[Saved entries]
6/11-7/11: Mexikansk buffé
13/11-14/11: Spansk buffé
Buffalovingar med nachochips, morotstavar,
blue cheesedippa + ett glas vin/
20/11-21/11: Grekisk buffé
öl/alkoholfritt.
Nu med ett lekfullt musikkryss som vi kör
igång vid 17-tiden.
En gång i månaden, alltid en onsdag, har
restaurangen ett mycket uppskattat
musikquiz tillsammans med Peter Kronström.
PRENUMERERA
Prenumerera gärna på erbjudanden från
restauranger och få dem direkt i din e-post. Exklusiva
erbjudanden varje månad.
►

• What needs to be done
Only the lines from the one holding "öl/alkoholfritt." through the end of the records should appear in the answer, each repeated exactly.

• Output below
öl/alkoholfritt.
Nu med ett lekfullt musikkryss som vi kör
igång vid 17-tiden.
En gång i månaden, alltid en onsdag, har
restaurangen ett mycket uppskattat
musikquiz tillsammans med Peter Kronström.
PRENUMERERA
Prenumerera gärna på erbjudanden från
restauranger och få dem direkt i din e-post. Exklusiva
erbjudanden varje månad.
►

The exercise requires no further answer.